Watching THE ROLLER-LIKE BIRDS

THE ROLLERS AND THEIR ALLIES

THE BEE-EATERS

(Family Meropida)


The Bee-eaters — so called from their insectivorous habits — constitute a compact and well-marked group of small or medium-sized birds of brilliant plumage and graceful habits, confined in their distribution to the temperate and tropical portions of the Old World.

They show evident points of relationship with the Rollers, Jacamars, and Kingfishers, agreeing with the latter especially in the form of feet, and in the economy of nature seem to fill the place in the Old World occupied by the Jacamars in the New World. They have a long, slender bill which is gently curved throughout and provided with a well-marked ridge on the culmen. The legs and feet are feeble and syndactyle, that is, the fourth or outer toe is united to the middle toe as far as the last joint, while the second and third toes are united by the basal joint only.

The primaries are ten in number and the tail-feathers twelve; the sexes are alike or nearly so in plumage. The Bee-eaters are disposed among five genera and about forty species, of which more than half are confined to the Ethiopian region, but they are also well represented in the Indian and Australian regions, with a limited number extending into the Palaearctic region.

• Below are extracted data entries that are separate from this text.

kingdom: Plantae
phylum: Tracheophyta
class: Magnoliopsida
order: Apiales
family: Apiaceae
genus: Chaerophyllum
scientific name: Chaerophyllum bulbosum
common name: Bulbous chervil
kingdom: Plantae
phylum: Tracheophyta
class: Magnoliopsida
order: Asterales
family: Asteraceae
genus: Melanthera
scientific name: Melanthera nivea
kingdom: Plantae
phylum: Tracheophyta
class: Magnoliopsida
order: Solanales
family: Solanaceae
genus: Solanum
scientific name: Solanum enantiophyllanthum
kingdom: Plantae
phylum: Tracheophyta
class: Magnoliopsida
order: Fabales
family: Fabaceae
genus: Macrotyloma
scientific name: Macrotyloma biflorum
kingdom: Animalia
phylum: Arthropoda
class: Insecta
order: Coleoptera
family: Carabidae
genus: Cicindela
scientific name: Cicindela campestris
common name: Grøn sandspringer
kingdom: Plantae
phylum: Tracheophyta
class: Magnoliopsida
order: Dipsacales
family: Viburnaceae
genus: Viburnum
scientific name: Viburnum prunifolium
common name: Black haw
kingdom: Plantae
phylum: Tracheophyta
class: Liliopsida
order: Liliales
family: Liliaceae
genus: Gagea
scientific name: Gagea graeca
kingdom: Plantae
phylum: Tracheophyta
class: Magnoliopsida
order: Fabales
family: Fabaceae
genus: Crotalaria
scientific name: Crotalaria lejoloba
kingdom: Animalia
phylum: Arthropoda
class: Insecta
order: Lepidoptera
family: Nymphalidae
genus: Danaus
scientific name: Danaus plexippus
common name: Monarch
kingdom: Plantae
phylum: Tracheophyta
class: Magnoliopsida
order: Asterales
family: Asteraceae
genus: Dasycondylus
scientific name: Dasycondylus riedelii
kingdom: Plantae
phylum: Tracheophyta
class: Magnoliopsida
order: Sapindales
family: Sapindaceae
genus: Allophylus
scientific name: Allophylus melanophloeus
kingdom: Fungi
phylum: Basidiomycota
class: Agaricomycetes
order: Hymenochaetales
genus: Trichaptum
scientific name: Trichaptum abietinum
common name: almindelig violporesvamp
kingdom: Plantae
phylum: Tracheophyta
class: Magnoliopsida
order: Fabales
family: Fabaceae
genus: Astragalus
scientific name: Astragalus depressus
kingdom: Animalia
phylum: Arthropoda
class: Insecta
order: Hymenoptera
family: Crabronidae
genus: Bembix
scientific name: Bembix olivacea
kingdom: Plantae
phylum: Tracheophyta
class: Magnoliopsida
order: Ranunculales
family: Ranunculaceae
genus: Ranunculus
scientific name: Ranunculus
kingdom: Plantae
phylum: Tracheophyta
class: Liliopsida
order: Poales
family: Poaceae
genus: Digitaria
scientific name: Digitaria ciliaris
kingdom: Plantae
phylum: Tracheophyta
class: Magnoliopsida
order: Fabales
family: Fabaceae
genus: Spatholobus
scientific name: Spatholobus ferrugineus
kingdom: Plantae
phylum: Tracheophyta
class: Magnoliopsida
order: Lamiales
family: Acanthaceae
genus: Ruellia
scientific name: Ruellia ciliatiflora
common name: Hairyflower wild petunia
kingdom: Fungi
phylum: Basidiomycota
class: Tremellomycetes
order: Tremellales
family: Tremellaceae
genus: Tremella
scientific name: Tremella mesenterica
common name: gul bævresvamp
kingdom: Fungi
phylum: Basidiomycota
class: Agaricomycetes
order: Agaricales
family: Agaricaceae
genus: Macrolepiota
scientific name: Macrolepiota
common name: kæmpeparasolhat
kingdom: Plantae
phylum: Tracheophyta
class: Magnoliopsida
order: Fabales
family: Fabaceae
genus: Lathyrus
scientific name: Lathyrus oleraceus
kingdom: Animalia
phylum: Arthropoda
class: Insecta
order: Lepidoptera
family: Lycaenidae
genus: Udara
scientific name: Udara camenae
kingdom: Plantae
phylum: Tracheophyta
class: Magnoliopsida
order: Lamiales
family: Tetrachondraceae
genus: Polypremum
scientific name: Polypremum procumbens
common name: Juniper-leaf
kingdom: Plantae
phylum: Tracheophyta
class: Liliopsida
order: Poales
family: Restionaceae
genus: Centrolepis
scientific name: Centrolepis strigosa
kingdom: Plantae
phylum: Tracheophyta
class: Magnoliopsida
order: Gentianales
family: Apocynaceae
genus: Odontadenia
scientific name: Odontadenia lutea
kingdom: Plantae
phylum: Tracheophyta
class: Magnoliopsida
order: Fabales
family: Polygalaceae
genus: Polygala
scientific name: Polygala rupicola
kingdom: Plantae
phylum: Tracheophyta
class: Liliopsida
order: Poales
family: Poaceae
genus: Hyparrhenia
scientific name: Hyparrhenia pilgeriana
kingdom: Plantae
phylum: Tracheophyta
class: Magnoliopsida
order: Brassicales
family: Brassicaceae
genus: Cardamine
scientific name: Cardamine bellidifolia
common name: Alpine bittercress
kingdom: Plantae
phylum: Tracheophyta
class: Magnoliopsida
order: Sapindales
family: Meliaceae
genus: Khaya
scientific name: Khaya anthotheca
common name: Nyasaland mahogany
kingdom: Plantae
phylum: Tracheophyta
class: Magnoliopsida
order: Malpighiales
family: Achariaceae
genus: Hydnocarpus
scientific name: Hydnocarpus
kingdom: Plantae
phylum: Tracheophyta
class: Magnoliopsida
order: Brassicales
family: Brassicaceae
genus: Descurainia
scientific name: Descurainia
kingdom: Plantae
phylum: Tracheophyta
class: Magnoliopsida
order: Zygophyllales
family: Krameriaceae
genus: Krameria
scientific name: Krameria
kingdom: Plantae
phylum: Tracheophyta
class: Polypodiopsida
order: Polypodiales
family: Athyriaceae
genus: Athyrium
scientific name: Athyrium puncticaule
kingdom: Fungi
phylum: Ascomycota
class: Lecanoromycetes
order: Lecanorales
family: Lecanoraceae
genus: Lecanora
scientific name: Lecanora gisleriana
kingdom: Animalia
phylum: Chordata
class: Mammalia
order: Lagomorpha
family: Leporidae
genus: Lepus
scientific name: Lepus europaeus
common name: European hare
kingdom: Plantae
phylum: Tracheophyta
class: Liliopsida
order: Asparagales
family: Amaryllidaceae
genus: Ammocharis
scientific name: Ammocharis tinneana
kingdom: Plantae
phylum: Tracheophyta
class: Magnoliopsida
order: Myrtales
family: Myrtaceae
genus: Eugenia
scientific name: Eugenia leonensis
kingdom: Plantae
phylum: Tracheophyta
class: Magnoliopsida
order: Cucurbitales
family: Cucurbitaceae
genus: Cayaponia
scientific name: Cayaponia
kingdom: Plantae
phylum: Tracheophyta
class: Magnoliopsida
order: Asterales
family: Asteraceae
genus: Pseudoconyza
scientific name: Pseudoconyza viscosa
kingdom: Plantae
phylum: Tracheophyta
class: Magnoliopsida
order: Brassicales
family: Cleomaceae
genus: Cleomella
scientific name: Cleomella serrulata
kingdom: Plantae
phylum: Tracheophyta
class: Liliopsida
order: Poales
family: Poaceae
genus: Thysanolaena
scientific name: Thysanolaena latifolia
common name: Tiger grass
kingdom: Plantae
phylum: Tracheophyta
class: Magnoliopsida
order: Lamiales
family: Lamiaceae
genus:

They are for the most part social and gregarious birds, even during the breeding season, and frequently nest in colonies. They are arboreal in their habits, frequenting forests and plains and showing a special liking for the vicinity of rivers, in the banks of which they mostly make their nest burrows. These holes, which they excavate for themselves, often extend for six or eight feet into the bank; the eggs, without exception, are pure white and glossy. The notes of the Bee-eater are usually described as harsh and unmelodious.